==== SUPPLIED MATERIAL

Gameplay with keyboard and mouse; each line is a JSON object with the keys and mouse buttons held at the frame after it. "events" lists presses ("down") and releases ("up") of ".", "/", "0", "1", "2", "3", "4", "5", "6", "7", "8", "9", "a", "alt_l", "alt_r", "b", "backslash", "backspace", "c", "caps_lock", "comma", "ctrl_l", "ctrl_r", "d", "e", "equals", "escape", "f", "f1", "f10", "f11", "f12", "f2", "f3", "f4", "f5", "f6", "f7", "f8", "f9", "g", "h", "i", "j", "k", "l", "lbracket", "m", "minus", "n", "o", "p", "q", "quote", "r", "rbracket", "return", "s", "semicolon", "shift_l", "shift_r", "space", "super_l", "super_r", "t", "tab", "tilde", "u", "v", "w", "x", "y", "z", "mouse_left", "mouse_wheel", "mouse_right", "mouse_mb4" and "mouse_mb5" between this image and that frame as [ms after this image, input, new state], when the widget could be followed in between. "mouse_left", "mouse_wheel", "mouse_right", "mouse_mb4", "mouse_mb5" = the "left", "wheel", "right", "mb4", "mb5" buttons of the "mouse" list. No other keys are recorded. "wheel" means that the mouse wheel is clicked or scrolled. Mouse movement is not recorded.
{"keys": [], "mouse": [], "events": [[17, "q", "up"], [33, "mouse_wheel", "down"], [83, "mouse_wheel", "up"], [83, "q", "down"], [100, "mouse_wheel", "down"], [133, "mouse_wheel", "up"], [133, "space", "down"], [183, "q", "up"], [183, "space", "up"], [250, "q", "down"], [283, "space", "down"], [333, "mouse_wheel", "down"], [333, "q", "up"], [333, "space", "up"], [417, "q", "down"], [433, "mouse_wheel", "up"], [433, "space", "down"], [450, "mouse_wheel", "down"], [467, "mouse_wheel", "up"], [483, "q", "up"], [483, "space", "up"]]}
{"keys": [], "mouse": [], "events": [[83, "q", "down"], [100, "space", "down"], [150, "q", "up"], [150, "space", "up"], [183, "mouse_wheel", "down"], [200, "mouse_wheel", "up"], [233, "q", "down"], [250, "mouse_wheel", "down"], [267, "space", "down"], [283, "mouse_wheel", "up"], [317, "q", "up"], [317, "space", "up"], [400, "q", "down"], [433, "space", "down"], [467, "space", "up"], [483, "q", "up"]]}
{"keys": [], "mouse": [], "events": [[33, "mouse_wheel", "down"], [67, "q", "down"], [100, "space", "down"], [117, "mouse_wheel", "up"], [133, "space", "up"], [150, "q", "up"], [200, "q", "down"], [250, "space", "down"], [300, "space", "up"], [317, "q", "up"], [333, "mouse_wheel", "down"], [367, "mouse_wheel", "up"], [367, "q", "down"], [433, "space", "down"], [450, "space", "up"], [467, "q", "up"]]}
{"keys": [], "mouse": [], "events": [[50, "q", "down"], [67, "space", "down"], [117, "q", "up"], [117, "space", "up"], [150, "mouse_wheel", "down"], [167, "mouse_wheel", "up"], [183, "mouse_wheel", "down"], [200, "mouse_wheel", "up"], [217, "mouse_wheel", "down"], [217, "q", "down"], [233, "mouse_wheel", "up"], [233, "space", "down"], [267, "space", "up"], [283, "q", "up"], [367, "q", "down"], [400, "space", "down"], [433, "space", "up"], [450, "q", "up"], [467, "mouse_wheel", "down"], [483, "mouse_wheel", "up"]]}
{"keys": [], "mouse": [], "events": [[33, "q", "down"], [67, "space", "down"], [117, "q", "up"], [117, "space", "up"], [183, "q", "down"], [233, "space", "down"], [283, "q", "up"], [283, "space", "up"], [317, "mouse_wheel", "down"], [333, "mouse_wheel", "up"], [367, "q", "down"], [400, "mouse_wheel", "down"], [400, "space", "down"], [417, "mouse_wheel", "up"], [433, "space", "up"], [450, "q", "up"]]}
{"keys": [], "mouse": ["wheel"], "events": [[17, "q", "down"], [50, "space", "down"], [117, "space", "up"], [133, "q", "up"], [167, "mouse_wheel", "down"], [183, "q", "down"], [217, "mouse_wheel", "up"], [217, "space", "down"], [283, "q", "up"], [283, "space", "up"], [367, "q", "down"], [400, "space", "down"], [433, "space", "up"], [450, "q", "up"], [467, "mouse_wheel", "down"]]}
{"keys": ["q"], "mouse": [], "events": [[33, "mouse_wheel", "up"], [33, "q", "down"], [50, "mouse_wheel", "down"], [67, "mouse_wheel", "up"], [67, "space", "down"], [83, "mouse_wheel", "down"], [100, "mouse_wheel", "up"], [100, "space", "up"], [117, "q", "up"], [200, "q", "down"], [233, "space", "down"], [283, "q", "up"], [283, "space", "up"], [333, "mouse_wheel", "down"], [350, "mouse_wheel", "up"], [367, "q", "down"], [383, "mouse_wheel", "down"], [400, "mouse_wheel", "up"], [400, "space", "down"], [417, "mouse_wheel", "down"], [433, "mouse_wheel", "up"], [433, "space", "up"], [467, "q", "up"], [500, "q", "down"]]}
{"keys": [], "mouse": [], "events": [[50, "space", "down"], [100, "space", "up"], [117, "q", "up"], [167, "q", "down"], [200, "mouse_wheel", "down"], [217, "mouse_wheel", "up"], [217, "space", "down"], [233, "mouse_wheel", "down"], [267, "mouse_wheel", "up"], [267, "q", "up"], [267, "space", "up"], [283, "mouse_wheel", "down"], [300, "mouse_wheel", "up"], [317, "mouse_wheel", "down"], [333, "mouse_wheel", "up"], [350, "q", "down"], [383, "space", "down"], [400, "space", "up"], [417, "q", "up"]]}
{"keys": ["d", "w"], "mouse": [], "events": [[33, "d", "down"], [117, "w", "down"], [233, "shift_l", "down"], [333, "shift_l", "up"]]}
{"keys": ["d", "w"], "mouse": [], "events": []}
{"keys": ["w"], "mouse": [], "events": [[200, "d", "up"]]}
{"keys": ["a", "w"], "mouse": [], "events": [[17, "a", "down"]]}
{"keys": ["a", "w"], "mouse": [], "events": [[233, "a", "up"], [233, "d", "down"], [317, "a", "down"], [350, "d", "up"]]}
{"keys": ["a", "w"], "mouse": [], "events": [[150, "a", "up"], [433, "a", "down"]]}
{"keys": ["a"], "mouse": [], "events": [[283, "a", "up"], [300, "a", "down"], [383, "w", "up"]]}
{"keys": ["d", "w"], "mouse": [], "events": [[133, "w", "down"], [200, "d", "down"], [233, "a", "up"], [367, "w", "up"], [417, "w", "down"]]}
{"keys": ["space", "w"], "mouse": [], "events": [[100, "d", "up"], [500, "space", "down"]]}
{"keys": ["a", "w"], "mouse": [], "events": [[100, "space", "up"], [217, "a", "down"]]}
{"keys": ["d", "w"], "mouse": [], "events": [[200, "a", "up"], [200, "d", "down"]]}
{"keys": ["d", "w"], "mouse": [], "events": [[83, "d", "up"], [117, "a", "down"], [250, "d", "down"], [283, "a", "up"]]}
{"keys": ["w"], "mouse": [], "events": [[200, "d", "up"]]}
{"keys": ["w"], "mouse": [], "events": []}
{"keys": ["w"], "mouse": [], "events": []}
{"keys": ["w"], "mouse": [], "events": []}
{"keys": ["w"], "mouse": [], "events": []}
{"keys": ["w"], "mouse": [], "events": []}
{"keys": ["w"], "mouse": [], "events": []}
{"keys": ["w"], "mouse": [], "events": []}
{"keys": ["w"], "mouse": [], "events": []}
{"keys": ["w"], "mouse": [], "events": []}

========

EXERCISE GOAL:
Extract each line from the listing above, please, and repeat it exactly.

SOLUTION FOR THIS PROBLEM:
Gameplay with keyboard and mouse; each line is a JSON object with the keys and mouse buttons held at the frame after it. "events" lists presses ("down") and releases ("up") of ".", "/", "0", "1", "2", "3", "4", "5", "6", "7", "8", "9", "a", "alt_l", "alt_r", "b", "backslash", "backspace", "c", "caps_lock", "comma", "ctrl_l", "ctrl_r", "d", "e", "equals", "escape", "f", "f1", "f10", "f11", "f12", "f2", "f3", "f4", "f5", "f6", "f7", "f8", "f9", "g", "h", "i", "j", "k", "l", "lbracket", "m", "minus", "n", "o", "p", "q", "quote", "r", "rbracket", "return", "s", "semicolon", "shift_l", "shift_r", "space", "super_l", "super_r", "t", "tab", "tilde", "u", "v", "w", "x", "y", "z", "mouse_left", "mouse_wheel", "mouse_right", "mouse_mb4" and "mouse_mb5" between this image and that frame as [ms after this image, input, new state], when the widget could be followed in between. "mouse_left", "mouse_wheel", "mouse_right", "mouse_mb4", "mouse_mb5" = the "left", "wheel", "right", "mb4", "mb5" buttons of the "mouse" list. No other keys are recorded. "wheel" means that the mouse wheel is clicked or scrolled. Mouse movement is not recorded.
{"keys": [], "mouse": [], "events": [[17, "q", "up"], [33, "mouse_wheel", "down"], [83, "mouse_wheel", "up"], [83, "q", "down"], [100, "mouse_wheel", "down"], [133, "mouse_wheel", "up"], [133, "space", "down"], [183, "q", "up"], [183, "space", "up"], [250, "q", "down"], [283, "space", "down"], [333, "mouse_wheel", "down"], [333, "q", "up"], [333, "space", "up"], [417, "q", "down"], [433, "mouse_wheel", "up"], [433, "space", "down"], [450, "mouse_wheel", "down"], [467, "mouse_wheel", "up"], [483, "q", "up"], [483, "space", "up"]]}
{"keys": [], "mouse": [], "events": [[83, "q", "down"], [100, "space", "down"], [150, "q", "up"], [150, "space", "up"], [183, "mouse_wheel", "down"], [200, "mouse_wheel", "up"], [233, "q", "down"], [250, "mouse_wheel", "down"], [267, "space", "down"], [283, "mouse_wheel", "up"], [317, "q", "up"], [317, "space", "up"], [400, "q", "down"], [433, "space", "down"], [467, "space", "up"], [483, "q", "up"]]}
{"keys": [], "mouse": [], "events": [[33, "mouse_wheel", "down"], [67, "q", "down"], [100, "space", "down"], [117, "mouse_wheel", "up"], [133, "space", "up"], [150, "q", "up"], [200, "q", "down"], [250, "space", "down"], [300, "space", "up"], [317, "q", "up"], [333, "mouse_wheel", "down"], [367, "mouse_wheel", "up"], [367, "q", "down"], [433, "space", "down"], [450, "space", "up"], [467, "q", "up"]]}
{"keys": [], "mouse": [], "events": [[50, "q", "down"], [67, "space", "down"], [117, "q", "up"], [117, "space", "up"], [150, "mouse_wheel", "down"], [167, "mouse_wheel", "up"], [183, "mouse_wheel", "down"], [200, "mouse_wheel", "up"], [217, "mouse_wheel", "down"], [217, "q", "down"], [233, "mouse_wheel", "up"], [233, "space", "down"], [267, "space", "up"], [283, "q", "up"], [367, "q", "down"], [400, "space", "down"], [433, "space", "up"], [450, "q", "up"], [467, "mouse_wheel", "down"], [483, "mouse_wheel", "up"]]}
{"keys": [], "mouse": [], "events": [[33, "q", "down"], [67, "space", "down"], [117, "q", "up"], [117, "space", "up"], [183, "q", "down"], [233, "space", "down"], [283, "q", "up"], [283, "space", "up"], [317, "mouse_wheel", "down"], [333, "mouse_wheel", "up"], [367, "q", "down"], [400, "mouse_wheel", "down"], [400, "space", "down"], [417, "mouse_wheel", "up"], [433, "space", "up"], [450, "q", "up"]]}
{"keys": [], "mouse": ["wheel"], "events": [[17, "q", "down"], [50, "space", "down"], [117, "space", "up"], [133, "q", "up"], [167, "mouse_wheel", "down"], [183, "q", "down"], [217, "mouse_wheel", "up"], [217, "space", "down"], [283, "q", "up"], [283, "space", "up"], [367, "q", "down"], [400, "space", "down"], [433, "space", "up"], [450, "q", "up"], [467, "mouse_wheel", "down"]]}
{"keys": ["q"], "mouse": [], "events": [[33, "mouse_wheel", "up"], [33, "q", "down"], [50, "mouse_wheel", "down"], [67, "mouse_wheel", "up"], [67, "space", "down"], [83, "mouse_wheel", "down"], [100, "mouse_wheel", "up"], [100, "space", "up"], [117, "q", "up"], [200, "q", "down"], [233, "space", "down"], [283, "q", "up"], [283, "space", "up"], [333, "mouse_wheel", "down"], [350, "mouse_wheel", "up"], [367, "q", "down"], [383, "mouse_wheel", "down"], [400, "mouse_wheel", "up"], [400, "space", "down"], [417, "mouse_wheel", "down"], [433, "mouse_wheel", "up"], [433, "space", "up"], [467, "q", "up"], [500, "q", "down"]]}
{"keys": [], "mouse": [], "events": [[50, "space", "down"], [100, "space", "up"], [117, "q", "up"], [167, "q", "down"], [200, "mouse_wheel", "down"], [217, "mouse_wheel", "up"], [217, "space", "down"], [233, "mouse_wheel", "down"], [267, "mouse_wheel", "up"], [267, "q", "up"], [267, "space", "up"], [283, "mouse_wheel", "down"], [300, "mouse_wheel", "up"], [317, "mouse_wheel", "down"], [333, "mouse_wheel", "up"], [350, "q", "down"], [383, "space", "down"], [400, "space", "up"], [417, "q", "up"]]}
{"keys": ["d", "w"], "mouse": [], "events": [[33, "d", "down"], [117, "w", "down"], [233, "shift_l", "down"], [333, "shift_l", "up"]]}
{"keys": ["d", "w"], "mouse": [], "events": []}
{"keys": ["w"], "mouse": [], "events": [[200, "d", "up"]]}
{"keys": ["a", "w"], "mouse": [], "events": [[17, "a", "down"]]}
{"keys": ["a", "w"], "mouse": [], "events": [[233, "a", "up"], [233, "d", "down"], [317, "a", "down"], [350, "d", "up"]]}
{"keys": ["a", "w"], "mouse": [], "events": [[150, "a", "up"], [433, "a", "down"]]}
{"keys": ["a"], "mouse": [], "events": [[283, "a", "up"], [300, "a", "down"], [383, "w", "up"]]}
{"keys": ["d", "w"], "mouse": [], "events": [[133, "w", "down"], [200, "d", "down"], [233, "a", "up"], [367, "w", "up"], [417, "w", "down"]]}
{"keys": ["space", "w"], "mouse": [], "events": [[100, "d", "up"], [500, "space", "down"]]}
{"keys": ["a", "w"], "mouse": [], "events": [[100, "space", "up"], [217, "a", "down"]]}
{"keys": ["d", "w"], "mouse": [], "events": [[200, "a", "up"], [200, "d", "down"]]}
{"keys": ["d", "w"], "mouse": [], "events": [[83, "d", "up"], [117, "a", "down"], [250, "d", "down"], [283, "a", "up"]]}
{"keys": ["w"], "mouse": [], "events": [[200, "d", "up"]]}
{"keys": ["w"], "mouse": [], "events": []}
{"keys": ["w"], "mouse": [], "events": []}
{"keys": ["w"], "mouse": [], "events": []}
{"keys": ["w"], "mouse": [], "events": []}
{"keys": ["w"], "mouse": [], "events": []}
{"keys": ["w"], "mouse": [], "events": []}
{"keys": ["w"], "mouse": [], "events": []}
{"keys": ["w"], "mouse": [], "events": []}
{"keys": ["w"], "mouse": [], "events": []}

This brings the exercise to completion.